* WHAT THE TASK ASKS
Extend the revision note on comparing univariate graphs with the passage that would follow its last exam tip.

Comparing Univariate Graphs (College Board AP® Statistics)
Revision Note
Comparing univariate graphs
What is a univariate graph?
In statistics, univariate means there is one variable
This variable may be categorical or quantitative
A univariate graph shows data for one variable
Types of univariate graphs include
bar charts
histograms
dotplots
stem-and-leaf plots
cumulative graphs
A scatterplot is not a univariate graph
because it shows two variables
How do I compare univariate graphs?
You may be given two graphs for two different data sets with the same context
You need to compare four different things:
The centers of the data
either visually or using means, medians and modes
The spread (variability) of the data
either visually or using ranges, interquartile ranges and standard deviations
The shape of the distributions
the skew (or any symmetry)
Any unusual features of the graphs, in particular any
outliers
gaps
clusters
or multiple peaks (unimodal, bimodal or uniform)
Exam Tip
In the exam, always remember to:
use numbers from each graph in your comparisons,
explain clearly which part of the graph you are talking about,
relate any numbers or calculations back to the context of the question.

* DATASET CONTENT
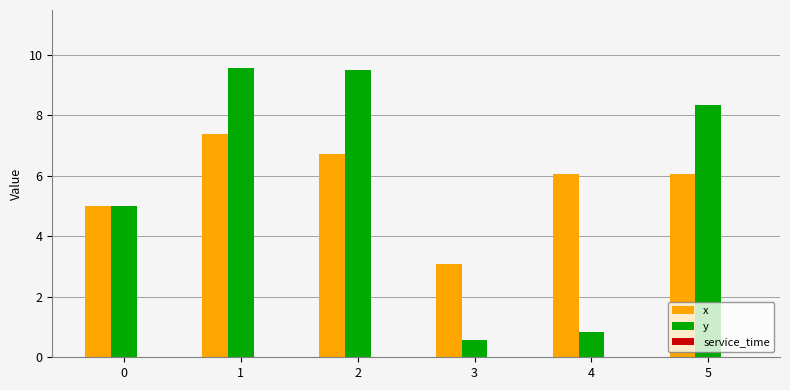

Rank the series by their maximum value, from highest to lowest.

y, x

* WRITTEN RESPONSE
Exam Tip
If the graphs do not have any unusual features, you should still write "no unusual features" to show the examiner that you have checked for these.
Worked Example
The number of books bought during the opening week of a new bookshop is shown below. The shopkeeper wants to investigate shopping patterns between male and female customers.
(a) Compare the number of books bought by male and female customers during the opening week.
Answer:
You need to compare:
the centers of the data (either a mean, median or mode)
the spread of the data (either a range, interquartile range or standard deviation)
the shape of the distributions (skew, symmetry)
and any unusual features (outliers, gaps, clusters, multiple peaks)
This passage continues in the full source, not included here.